Надеждинский вышел с ублюдком на привязи и в метре от выхода застал Фалафеля, уже сидевшим на лавочке.

– И снова здравствуйте, – снова поздоровался Семён.

– Здравствуй, здравствуй. Не желаешь сегодня пивка жахнуть?

– Я бы жахнул, только у меня финансы поют романсы.

– Не ссы, я угощаю. Будешь?

– Раз угощаешь, то не откажусь.

Втроём они двинулись к магазину, у которого их ожидал товарищ Фалафеля, за пару сигарет любезно согласившийся приобрести бутылочку «Москвичёвского». Витя с товарищем вдвоём докурил до фильтра, попутно общаясь за житьё-бытьё. Надеждинский стоял чуть поодаль, удерживая Рика от желания побегать за кошками. Спустя какое-то время Фалафель распрощался с товарищем и с добычей вернулся к Семёну:

– Идём?

– Идём.

Путь их лëг к девятой школе или «девятке», как её прозвали в ученической среде. Обычно Надеждинский не отпускал псину с поводка, ведь по своей ублюдочной натуре она стремилась убежать подальше, и найти её представлялось возможным лишь при свете дня. И то далеко не всегда, причём с каждым разом становилось всё дальше и дальше. Фалафель достал содержимое пакета и открыл бутылку. Рик всячески старался показать заместителю хозяина отчаянное желание побегать по стадиону, однако в ответ получил немногим более, чем немой отказ.

– Да отпусти его, пускай побегает.

– А ловить его кто будет, Интерпол?

– Не волнуйся, поймаем, накрайняк сам прибежит, – Фалафель отстегнул карабин поводка. Каждый сделал по глотку.

– Скоро экзамены. Ты какие будешь сдавать? – спросил Витя.

– Русский и математику.

– Ну это понятно, а ещё какие?

– Сдавать надо те предметы, с учителями которых меньше всего имеется всяких трений. Для меня это химия и физика.

– Эх, была бы возможность, я бы сдавал физру с трудами. А так придётся географию и историю.

– Географию? Не боишься, что Иришка тебя с одеждой съест и не подавится?

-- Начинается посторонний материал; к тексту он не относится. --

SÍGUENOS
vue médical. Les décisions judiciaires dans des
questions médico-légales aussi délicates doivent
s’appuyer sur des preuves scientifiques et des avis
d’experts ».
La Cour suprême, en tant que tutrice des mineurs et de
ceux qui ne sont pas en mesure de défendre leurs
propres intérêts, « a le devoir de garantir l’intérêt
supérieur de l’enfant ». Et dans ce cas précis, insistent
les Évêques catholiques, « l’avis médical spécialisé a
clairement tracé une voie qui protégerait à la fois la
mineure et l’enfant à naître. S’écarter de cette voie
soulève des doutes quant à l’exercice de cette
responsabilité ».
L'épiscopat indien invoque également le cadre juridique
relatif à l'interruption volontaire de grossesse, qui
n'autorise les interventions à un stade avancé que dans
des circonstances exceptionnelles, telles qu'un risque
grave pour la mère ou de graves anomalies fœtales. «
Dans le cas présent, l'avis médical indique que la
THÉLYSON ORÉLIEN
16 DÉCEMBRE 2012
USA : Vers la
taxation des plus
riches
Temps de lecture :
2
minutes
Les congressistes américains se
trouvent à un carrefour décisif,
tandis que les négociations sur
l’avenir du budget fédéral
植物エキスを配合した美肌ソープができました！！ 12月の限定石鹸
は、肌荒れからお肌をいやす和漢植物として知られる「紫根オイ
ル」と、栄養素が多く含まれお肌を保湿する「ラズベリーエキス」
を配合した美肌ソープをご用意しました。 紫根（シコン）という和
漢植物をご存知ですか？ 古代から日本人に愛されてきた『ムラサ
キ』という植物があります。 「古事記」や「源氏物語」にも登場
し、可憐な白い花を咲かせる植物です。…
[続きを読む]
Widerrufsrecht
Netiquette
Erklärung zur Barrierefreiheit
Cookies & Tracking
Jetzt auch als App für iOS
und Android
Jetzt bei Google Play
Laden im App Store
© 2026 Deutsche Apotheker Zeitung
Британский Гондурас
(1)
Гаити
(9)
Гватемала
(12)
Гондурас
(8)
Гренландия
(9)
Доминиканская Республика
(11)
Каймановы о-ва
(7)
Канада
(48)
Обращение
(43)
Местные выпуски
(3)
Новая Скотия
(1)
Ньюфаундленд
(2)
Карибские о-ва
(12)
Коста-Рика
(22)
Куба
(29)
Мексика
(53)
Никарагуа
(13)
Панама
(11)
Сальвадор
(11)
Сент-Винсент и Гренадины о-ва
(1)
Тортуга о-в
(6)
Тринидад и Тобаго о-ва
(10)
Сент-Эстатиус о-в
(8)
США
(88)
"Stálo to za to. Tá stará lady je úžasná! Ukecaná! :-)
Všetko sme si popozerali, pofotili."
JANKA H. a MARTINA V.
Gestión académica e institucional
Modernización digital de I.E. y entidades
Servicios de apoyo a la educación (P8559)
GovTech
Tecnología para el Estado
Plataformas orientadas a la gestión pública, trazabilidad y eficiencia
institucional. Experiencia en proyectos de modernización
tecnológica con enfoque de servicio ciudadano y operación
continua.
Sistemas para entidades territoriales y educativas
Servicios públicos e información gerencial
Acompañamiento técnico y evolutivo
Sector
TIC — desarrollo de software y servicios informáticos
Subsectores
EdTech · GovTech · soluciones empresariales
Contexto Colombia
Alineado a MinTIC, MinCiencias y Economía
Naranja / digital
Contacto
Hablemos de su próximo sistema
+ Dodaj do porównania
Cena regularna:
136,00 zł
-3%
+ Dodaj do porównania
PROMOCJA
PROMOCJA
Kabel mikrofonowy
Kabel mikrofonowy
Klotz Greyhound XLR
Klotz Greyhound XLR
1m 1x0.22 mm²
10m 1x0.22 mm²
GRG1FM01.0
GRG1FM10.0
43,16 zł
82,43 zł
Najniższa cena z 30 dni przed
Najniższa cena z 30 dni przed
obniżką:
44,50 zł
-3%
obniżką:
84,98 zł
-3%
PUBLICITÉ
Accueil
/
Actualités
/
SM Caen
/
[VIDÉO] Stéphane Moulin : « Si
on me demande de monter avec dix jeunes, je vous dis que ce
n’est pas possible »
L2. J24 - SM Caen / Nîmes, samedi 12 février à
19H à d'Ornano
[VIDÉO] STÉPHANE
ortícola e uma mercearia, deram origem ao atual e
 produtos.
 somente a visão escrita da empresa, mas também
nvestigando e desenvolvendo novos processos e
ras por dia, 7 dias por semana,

– Лучше пусть она меня боится.

– Тогда почему история?

– А чё? Может, я великим историком стану.

– Ага, Геродотом.

Они сделали ещё несколько глотков. Надеждинский почувствовал лёгкую эйфорию, да и его собутыльник уже смотрел на мир соловелыми глазами.

– Вот сдашь экзамены, и куда дальше? – продолжил Фалафель.

– Я как раз думаю, идти ли в десятый класс или в техникум.

Дилемма высокого и низкого в последнее время всё чаще и чаще терроризировала Семёна. С воцарением на директорском престоле Ирины Петровны всё в школе свернуло по известному адресу, и отношение к учащимся закономерно ухудшилось. Например, в столовой стали продавать холодный рис с волосами и кисель, производивший впечатление, будто бы кто-то высморкался. К тому же Надеждинский прекрасно сознавал тот факт, что большинство его окружения покинет ставшие почти родными застенки, и он захиреет за два года от тоски. С противоположной стороны выходила печальная закономерность, заключавшаяся в отсутствии возможности поступить в приличное заведение без наличия за спиной одиннадцати классов и хороших экзаменационных баллов.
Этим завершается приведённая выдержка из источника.